Hello. I'm trying to train on an instance with multiple V100 GPUs, but I'm getting the following error:
Traceback (most recent call last): File "main.py", line 93, in
main()
File "/home/ubuntu/anaconda3/lib/python3.6/site-packages/click/core.py", line 722, in call
return self.main(args, kwargs)
File "/home/ubuntu/anaconda3/lib/python3.6/site-packages/click/core.py", line 697, in main
rv = self.invoke(ctx)
File "/home/ubuntu/anaconda3/lib/python3.6/site-packages/click/core.py", line 1066, in invoke
return _process_result(sub_ctx.command.invoke(sub_ctx))
File "/home/ubuntu/anaconda3/lib/python3.6/site-packages/click/core.py", line 895, in invoke
return ctx.invoke(self.callback, ctx.params)
File "/home/ubuntu/anaconda3/lib/python3.6/site-packages/click/core.py", line 535, in invoke
return callback(args, kwargs)
File "main.py", line 31, in train
return callback(args, kwargs) [0/150]
File "main.py", line 31, in train
pipeline_manager.train(pipeline_name, dev_mode)
File "/ebs/osmc/src/pipeline_manager.py", line 32, in train
train(pipeline_name, dev_mode, self.logger, self.params, self.seed)

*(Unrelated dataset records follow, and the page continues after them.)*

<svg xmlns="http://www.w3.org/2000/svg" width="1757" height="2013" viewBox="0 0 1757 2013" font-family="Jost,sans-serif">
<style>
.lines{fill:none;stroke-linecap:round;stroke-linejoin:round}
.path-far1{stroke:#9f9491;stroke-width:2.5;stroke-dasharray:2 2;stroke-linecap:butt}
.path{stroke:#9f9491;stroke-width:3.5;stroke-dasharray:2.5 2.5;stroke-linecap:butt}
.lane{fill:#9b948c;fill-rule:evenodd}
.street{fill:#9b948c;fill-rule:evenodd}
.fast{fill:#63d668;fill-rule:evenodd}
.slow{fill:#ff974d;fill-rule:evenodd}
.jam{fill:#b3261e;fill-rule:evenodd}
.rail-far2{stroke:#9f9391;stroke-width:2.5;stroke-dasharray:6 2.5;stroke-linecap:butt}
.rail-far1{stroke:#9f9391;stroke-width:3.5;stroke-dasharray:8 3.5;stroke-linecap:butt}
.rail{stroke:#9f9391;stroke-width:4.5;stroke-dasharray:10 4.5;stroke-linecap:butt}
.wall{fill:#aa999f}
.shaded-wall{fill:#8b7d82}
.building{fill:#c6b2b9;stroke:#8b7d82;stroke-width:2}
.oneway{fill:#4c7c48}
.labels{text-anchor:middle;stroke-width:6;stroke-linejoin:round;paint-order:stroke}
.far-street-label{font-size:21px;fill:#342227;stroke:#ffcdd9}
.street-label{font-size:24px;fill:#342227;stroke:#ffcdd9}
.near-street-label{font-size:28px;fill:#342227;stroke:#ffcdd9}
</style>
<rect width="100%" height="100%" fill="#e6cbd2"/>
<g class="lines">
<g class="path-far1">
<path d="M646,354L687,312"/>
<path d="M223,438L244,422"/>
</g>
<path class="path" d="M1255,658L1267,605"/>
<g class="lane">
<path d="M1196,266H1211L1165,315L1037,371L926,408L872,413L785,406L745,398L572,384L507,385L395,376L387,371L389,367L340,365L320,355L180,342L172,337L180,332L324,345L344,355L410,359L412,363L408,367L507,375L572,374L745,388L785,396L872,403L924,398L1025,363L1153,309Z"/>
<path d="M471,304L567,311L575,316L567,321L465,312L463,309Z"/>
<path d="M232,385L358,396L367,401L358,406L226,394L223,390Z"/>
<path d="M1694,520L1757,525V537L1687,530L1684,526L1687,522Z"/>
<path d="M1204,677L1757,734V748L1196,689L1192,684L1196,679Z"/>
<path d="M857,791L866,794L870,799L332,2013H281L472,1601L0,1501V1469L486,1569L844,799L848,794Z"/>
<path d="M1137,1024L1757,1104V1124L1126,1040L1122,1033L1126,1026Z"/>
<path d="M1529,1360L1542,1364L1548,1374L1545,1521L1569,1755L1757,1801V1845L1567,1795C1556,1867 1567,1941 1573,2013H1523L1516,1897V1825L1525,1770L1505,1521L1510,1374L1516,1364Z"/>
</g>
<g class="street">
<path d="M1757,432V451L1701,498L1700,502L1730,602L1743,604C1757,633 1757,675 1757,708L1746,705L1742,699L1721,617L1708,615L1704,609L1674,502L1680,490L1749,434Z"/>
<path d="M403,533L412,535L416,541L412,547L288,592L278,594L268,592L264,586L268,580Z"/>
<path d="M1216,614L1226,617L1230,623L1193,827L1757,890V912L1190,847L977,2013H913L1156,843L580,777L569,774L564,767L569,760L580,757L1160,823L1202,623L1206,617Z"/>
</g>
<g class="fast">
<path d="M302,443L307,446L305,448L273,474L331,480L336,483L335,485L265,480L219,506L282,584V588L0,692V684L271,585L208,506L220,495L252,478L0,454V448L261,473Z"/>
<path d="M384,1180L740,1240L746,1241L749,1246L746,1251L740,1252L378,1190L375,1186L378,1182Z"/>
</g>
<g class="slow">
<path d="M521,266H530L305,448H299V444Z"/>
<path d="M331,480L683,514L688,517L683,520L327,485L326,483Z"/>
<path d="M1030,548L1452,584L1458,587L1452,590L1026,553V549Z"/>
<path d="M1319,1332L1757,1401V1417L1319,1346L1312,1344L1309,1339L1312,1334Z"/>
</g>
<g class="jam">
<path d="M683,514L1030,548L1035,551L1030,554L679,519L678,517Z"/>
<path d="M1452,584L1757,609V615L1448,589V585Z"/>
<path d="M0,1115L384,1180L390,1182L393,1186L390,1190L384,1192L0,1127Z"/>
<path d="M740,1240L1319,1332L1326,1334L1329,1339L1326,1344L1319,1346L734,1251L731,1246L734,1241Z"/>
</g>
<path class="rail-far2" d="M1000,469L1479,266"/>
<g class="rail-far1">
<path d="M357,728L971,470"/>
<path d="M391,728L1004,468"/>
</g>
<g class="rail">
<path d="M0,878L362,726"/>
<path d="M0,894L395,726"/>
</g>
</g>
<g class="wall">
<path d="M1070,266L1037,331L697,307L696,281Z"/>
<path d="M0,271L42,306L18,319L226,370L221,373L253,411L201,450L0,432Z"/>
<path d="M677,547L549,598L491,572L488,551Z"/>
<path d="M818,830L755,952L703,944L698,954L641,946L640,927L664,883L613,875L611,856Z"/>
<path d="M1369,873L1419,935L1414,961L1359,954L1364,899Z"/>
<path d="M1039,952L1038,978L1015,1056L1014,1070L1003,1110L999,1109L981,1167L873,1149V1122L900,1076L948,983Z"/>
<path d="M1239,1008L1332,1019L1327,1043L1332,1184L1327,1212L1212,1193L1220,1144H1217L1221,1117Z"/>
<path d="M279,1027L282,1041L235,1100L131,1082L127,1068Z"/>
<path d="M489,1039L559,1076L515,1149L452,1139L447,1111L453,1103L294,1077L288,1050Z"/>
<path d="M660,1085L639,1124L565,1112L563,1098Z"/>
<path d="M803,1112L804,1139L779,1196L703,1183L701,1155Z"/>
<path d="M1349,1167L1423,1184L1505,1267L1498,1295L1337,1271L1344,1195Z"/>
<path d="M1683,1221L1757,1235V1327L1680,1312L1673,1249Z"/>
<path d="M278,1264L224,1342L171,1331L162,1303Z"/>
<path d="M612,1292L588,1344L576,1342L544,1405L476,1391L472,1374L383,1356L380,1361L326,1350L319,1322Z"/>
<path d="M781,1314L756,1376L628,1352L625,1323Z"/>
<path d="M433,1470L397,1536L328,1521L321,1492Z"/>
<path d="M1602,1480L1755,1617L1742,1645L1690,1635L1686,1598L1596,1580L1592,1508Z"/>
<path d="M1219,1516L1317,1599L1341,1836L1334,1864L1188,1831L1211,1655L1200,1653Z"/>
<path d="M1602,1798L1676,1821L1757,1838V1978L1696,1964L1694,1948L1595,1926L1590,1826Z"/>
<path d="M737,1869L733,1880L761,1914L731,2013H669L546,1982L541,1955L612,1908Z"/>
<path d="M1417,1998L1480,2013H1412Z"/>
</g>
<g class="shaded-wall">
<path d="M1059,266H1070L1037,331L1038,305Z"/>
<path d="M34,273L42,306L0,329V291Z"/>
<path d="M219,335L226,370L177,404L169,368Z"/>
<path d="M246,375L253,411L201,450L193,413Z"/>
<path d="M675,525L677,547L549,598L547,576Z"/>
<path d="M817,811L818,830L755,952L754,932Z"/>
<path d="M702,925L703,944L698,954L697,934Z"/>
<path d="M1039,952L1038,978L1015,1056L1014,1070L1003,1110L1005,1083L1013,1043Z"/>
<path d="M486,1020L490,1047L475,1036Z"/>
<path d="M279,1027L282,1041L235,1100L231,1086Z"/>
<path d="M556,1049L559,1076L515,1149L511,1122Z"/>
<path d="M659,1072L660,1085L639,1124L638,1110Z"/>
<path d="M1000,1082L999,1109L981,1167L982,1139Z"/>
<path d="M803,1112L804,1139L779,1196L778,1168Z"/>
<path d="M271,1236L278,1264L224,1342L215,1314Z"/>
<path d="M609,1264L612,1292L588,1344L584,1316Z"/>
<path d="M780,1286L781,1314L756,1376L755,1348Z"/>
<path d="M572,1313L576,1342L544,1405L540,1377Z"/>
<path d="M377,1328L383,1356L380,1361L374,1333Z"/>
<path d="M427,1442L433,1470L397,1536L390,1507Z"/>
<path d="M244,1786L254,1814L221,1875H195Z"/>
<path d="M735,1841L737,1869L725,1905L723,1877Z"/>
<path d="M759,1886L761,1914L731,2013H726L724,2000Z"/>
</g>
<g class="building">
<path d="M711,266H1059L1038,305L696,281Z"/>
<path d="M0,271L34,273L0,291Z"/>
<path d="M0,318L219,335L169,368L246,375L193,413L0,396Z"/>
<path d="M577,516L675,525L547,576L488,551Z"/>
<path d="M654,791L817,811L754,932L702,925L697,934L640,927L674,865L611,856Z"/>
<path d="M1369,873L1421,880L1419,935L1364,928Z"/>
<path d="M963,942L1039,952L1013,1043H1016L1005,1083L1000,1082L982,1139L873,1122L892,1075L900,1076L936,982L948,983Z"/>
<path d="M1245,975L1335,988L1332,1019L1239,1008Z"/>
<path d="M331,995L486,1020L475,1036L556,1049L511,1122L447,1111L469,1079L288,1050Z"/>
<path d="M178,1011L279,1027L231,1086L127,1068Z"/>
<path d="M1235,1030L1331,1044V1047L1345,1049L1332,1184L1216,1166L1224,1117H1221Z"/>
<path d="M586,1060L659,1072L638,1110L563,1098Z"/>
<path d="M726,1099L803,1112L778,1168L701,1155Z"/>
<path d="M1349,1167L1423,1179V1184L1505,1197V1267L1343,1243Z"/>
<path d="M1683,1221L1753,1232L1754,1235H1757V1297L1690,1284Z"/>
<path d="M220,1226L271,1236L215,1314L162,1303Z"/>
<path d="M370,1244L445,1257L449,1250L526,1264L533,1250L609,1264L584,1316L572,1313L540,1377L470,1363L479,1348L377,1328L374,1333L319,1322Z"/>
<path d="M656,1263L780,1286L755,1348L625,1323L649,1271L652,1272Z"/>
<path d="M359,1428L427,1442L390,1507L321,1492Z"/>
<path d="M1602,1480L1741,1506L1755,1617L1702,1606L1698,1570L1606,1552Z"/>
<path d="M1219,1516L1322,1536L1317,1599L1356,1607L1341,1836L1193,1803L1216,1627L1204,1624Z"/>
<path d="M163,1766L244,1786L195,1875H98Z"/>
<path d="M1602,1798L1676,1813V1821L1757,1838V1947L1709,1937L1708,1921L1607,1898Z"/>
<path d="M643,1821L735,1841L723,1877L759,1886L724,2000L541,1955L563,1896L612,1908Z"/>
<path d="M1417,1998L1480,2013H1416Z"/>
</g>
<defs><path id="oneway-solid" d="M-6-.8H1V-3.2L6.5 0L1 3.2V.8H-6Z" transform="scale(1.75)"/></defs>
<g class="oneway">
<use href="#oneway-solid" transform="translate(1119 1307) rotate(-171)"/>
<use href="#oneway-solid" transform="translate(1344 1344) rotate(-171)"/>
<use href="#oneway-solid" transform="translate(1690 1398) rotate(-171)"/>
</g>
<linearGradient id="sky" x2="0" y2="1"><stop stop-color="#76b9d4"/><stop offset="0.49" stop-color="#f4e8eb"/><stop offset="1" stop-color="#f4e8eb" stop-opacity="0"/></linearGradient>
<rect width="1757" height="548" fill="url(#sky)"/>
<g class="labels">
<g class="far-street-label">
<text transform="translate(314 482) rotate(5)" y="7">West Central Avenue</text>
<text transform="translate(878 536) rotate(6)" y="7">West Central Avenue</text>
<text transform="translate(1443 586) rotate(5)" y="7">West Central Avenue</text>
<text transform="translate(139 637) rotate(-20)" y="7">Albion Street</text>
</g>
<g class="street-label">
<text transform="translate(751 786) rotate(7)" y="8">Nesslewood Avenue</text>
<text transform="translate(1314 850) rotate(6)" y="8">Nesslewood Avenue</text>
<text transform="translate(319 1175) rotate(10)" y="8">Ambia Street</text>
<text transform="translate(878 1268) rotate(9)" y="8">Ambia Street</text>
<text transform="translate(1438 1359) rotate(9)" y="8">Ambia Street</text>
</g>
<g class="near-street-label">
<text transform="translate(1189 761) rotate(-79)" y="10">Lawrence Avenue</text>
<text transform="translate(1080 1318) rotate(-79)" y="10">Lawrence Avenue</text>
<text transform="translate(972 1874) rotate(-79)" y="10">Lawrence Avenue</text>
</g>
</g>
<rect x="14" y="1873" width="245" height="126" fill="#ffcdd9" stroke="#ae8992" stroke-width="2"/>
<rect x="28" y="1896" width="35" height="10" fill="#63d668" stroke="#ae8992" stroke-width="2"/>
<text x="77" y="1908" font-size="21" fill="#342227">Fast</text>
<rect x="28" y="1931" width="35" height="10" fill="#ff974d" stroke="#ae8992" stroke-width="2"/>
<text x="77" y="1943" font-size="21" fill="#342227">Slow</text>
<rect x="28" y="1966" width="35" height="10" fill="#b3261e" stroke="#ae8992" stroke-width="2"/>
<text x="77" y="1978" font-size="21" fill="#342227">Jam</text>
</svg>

File "/ebs/osmc/src/pipeline_manager.py", line 116, in train
pipeline.fit_transform(data)
File "/ebs/osmc/src/steps/base.py", line 106, in fit_transform
step_inputs[input_step.name] = input_step.fit_transform(data)
File "/ebs/osmc/src/steps/base.py", line 106, in fit_transform
step_inputs[input_step.name] = input_step.fit_transform(data)
File "/ebs/osmc/src/steps/base.py", line 106, in fit_transform
step_inputs[input_step.name] = input_step.fit_transform(data)
[Previous line repeated 3 more times]
File "/ebs/osmc/src/steps/base.py", line 112, in fit_transform
return self._cached_fit_transform(step_inputs)
File "/ebs/osmc/src/steps/base.py", line 123, in _cached_fit_transform
step_output_data = self.transformer.fit_transform(step_inputs)
File "/ebs/osmc/src/steps/base.py", line 262, in fit_transform
self.fit(args, kwargs)
File "/ebs/osmc/src/models.py", line 84, in fit
metrics = self._fit_loop(data)
File "/ebs/osmc/src/steps/pytorch/models.py", line 92, in _fit_loop
outputs_batch = self.model(X)
File "/home/ubuntu/.local/lib/python3.6/site-packages/torch/nn/modules/module.py", line 477, in c
all
result = self.forward(*input, kwargs)
File "/home/ubuntu/.local/lib/python3.6/site-packages/torch/nn/parallel/data_parallel.py", line 123
, in forward
outputs = self.parallel_apply(replicas, inputs, kwargs)
File "/home/ubuntu/.local/lib/python3.6/site-packages/torch/nn/parallel/data_parallel.py", line 133
, in parallel_apply
return parallel_apply(replicas, inputs, kwargs, self.device_ids[:len(replicas)])
File "/home/ubuntu/.local/lib/python3.6/site-packages/torch/nn/parallel/parallel_apply.py", line 77
, in parallel_apply
raise output
File "/home/ubuntu/.local/lib/python3.6/site-packages/torch/nn/parallel/parallel_apply.py", line 53
, in _worker
output = module(*input, *kwargs)
File "/home/ubuntu/.local/lib/python3.6/site-packages/torch/nn/modules/module.py", line 477, in c
all
result = self.forward(input, kwargs)
File "/home/ubuntu/.local/lib/python3.6/site-packages/torch/nn/parallel/data_parallel.py", line 122
, in forward
replicas = self.replicate(self.module, self.device_ids[:len(inputs)])
File "/home/ubuntu/.local/lib/python3.6/site-packages/torch/nn/parallel/data_parallel.py", line 127
, in replicate
return replicate(module, device_ids)
File "/home/ubuntu/.local/lib/python3.6/site-packages/torch/nn/parallel/replicate.py", line 12, in
replicate
param_copies = Broadcast.apply(devices, *params)
File "/home/ubuntu/.local/lib/python3.6/site-packages/torch/nn/parallel/_functions.py", line 19, in
forward
outputs = comm.broadcast_coalesced(inputs, ctx.target_gpus)
File "/home/ubuntu/.local/lib/python3.6/site-packages/torch/cuda/comm.py", line 40, in broadcast_co
alesced
return torch._C._broadcast_coalesced(tensors, devices, buffer_size)
RuntimeError: all tensors must be on devices[0]
I am able to train on a single V100, or multiple Teska K80s by prepending the train command with CUDA_VISIBLE_DEVICES=0,1,2,3, but I cannot get multiple V100s to work because of this issue. I have googled the issue and found only a few examples of this error, but those were different enough from your code that I wasn't able to apply any of their advice. What can I do to get this to work?